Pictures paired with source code
----------
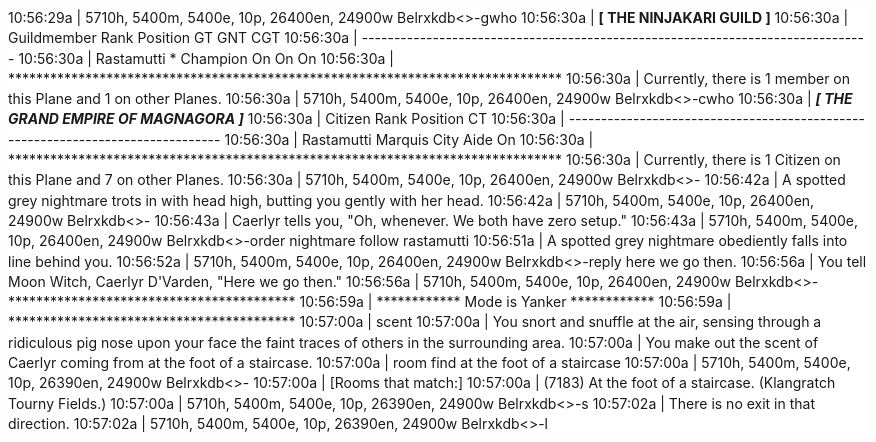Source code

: </span>10:56:29a | <span class="fore2">5710h, 5400m, 5400e, 10p, 26400en, 24900w</span><span class="fore7"> Belrxkdb&lt;>-</span>gwho
10:56:30a | <span class="fore3">****************************[ </span><span class="fore7">THE NINJAKARI GUILD</span><span class="fore3"> ]****************************
</span>10:56:30a | <span class="fore7">Guildmember      Rank                  Position                 GT   GNT   CGT 
</span>10:56:30a | <span class="fore3">-------------------------------------------------------------------------------
</span>10:56:30a | <span class="fore7">Rastamutti          *                  Champion                 On    On    On
</span>10:56:30a | <span class="fore3">*******************************************************************************
</span>10:56:30a | <span class="fore7">Currently, there is 1 member on this Plane and 1 on other Planes.
</span>10:56:30a | <span class="fore2">5710h, 5400m, 5400e, 10p, 26400en, 24900w</span><span class="fore7"> Belrxkdb&lt;>-</span>cwho
10:56:30a | <span class="fore3">***********************[ </span><span class="fore7">THE GRAND EMPIRE OF MAGNAGORA</span><span class="fore3"> ]***********************
</span>10:56:30a | <span class="fore7">Citizen                Rank                     Position                    CT 
</span>10:56:30a | <span class="fore3">-------------------------------------------------------------------------------
</span>10:56:30a | <span class="fore7">Rastamutti             Marquis                  City Aide                   On
</span>10:56:30a | <span class="fore3">*******************************************************************************
</span>10:56:30a | <span class="fore7">Currently, there is 1 Citizen on this Plane and 7 on other Planes.
</span>10:56:30a | <span class="fore2">5710h, 5400m, 5400e, 10p, 26400en, 24900w</span><span class="fore7"> Belrxkdb&lt;>-
</span>10:56:42a | <span class="fore7">A spotted grey nightmare trots in with head high, butting you gently with her head.
</span>10:56:42a | <span class="fore2">5710h, 5400m, 5400e, 10p, 26400en, 24900w</span><span class="fore7"> Belrxkdb&lt;>-
</span>10:56:43a | <span class="fore12">Caerlyr</span><span class="fore14"> tells you, "Oh, whenever. We both have zero setup."
</span>10:56:43a | <span class="fore2">5710h, 5400m, 5400e, 10p, 26400en, 24900w</span><span class="fore7"> Belrxkdb&lt;>-</span>order nightmare follow rastamutti
10:56:51a | <span class="fore7">A spotted grey nightmare obediently falls into line behind you.
</span>10:56:52a | <span class="fore2">5710h, 5400m, 5400e, 10p, 26400en, 24900w</span><span class="fore7"> Belrxkdb&lt;>-</span>reply here we go then.
10:56:56a | <span class="fore14">You tell Moon Witch, </span><span class="fore12">Caerlyr</span><span class="fore14"> D'Varden, "Here we go then."
</span>10:56:56a | <span class="fore2">5710h, 5400m, 5400e, 10p, 26400en, 24900w</span><span class="fore7"> Belrxkdb&lt;>-</span>*****************************************
10:56:59a | ************ Mode is Yanker ************
10:56:59a | *****************************************
10:57:00a | scent
10:57:00a | <span class="fore7">You snort and snuffle at the air, sensing through a ridiculous pig nose upon your face the faint traces of others in the surrounding area.
</span>10:57:00a | <span class="fore7">You make out the scent of </span><span class="fore12">Caerlyr</span><span class="fore15"> coming from at the foot of a staircase.
</span>10:57:00a | room find at the foot of a staircase
10:57:00a | <span class="fore2">5710h, 5400m, 5400e, 10p, 26390en, 24900w</span><span class="fore7"> Belrxkdb&lt;>-
</span>10:57:00a | <span class="fore12">[Rooms that match:]
</span>10:57:00a | <span class="fore7"> </span><span class="fore8">(</span><span class="fore10">7183</span><span class="fore8">)</span><span class="fore7"> At the foot of a staircase. (Klangratch Tourny Fields.)
</span>10:57:00a | <span class="fore2">5710h, 5400m, 5400e, 10p, 26390en, 24900w</span><span class="fore7"> Belrxkdb&lt;>-</span>s
10:57:02a | <span class="fore7">There is no exit in that direction.
</span>10:57:02a | <span class="fore2">5710h, 5400m, 5400e, 10p, 26390en, 24900w</span><span class="fore7"> Belrxkdb&lt;>-</span>l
----------
:: Exercise details ::
Each line above that carries the string "Currently" has to be returned.

:: Task response ::
</span>10:56:30a | <span class="fore7">Currently, there is 1 member on this Plane and 1 on other Planes.
</span>10:56:30a | <span class="fore7">Currently, there is 1 Citizen on this Plane and 7 on other Planes.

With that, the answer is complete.